## Extracted text
· · · · · · ·

If there’s one thing to know about this blog and the people behind it, it’s that Justin and I love all facets of New York City. That means loving Jean Georges and Halal Guys in equal measure. Fifth Avenue and the Lower East Side. The Met and Mmuseumm. And when it comes to the holidays, we love over-the-top displays as well as understated celebrations. One of the more quirky and lesser known holiday traditions we enjoy in New York City is that of Unsilent Night.
I know what you’re thinking: Isn’t every night in New York City an Unsilent Night?
Well, okay, yes.
But this Unsilent Night tradition is a little different.
What is it?
If you’ve ever yearned to be part of a band or orchestra and have zero musical ability, then this is the event for you. Composer Phil Kline, who has worked with a bevy of artists, filmmakers and cultural institutions, came up with the idea for a music piece where the audience is also the performer. So back in 1992, he composed Unsilent Night, which is made up of four different tracks. He handed his friends a track each, and instructed them to play it on their boom boxes in unison. Combined the four tracks make up the full composition. Meant to be enjoyed in December, the piece has evolved into a holiday classic.
What does it involve?
Now in its 25th year, Unsilent Night started out when cassette tapes were the norm. Participants would show up with boom boxes, though nowadays the instruments can range from a simple cell phone to a sophisticated sound rig. The tracks can be downloaded for free or streamed live. The larger the number of participants, the richer the sound of the composition. Interestingly, the original score is still best played on cassette as originally intended, so it’s quite a treat to see a handful of participants show up with boom boxes, including some younger participants who likely have never seen or used one outside of this event.
As part of the performance, participants trek with their instruments from Washington Square Park to Tompkins Square Park. The walk is approximately a mile, and the composition is 45 minutes long. The timing enables the entire procession to arrive and gather in Tompkins Square Park, allowing the piece to conclude with all participants present.

· · · · · · ·

## Data segment
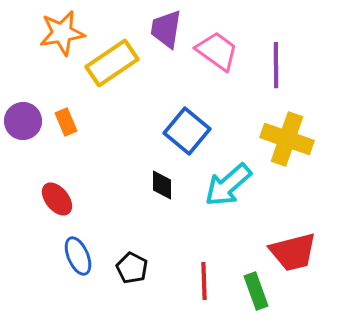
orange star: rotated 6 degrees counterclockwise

· · · · · · ·

## Short problem
Put this sentence from the blog post about Unsilent Night into Spanish: "The walk is approximately a mile, and the composition is 45 minutes long." Work only from the blog post about Unsilent Night.

## Exercise response
La caminata es de aproximadamente una milla, y la composición dura 45 minutos.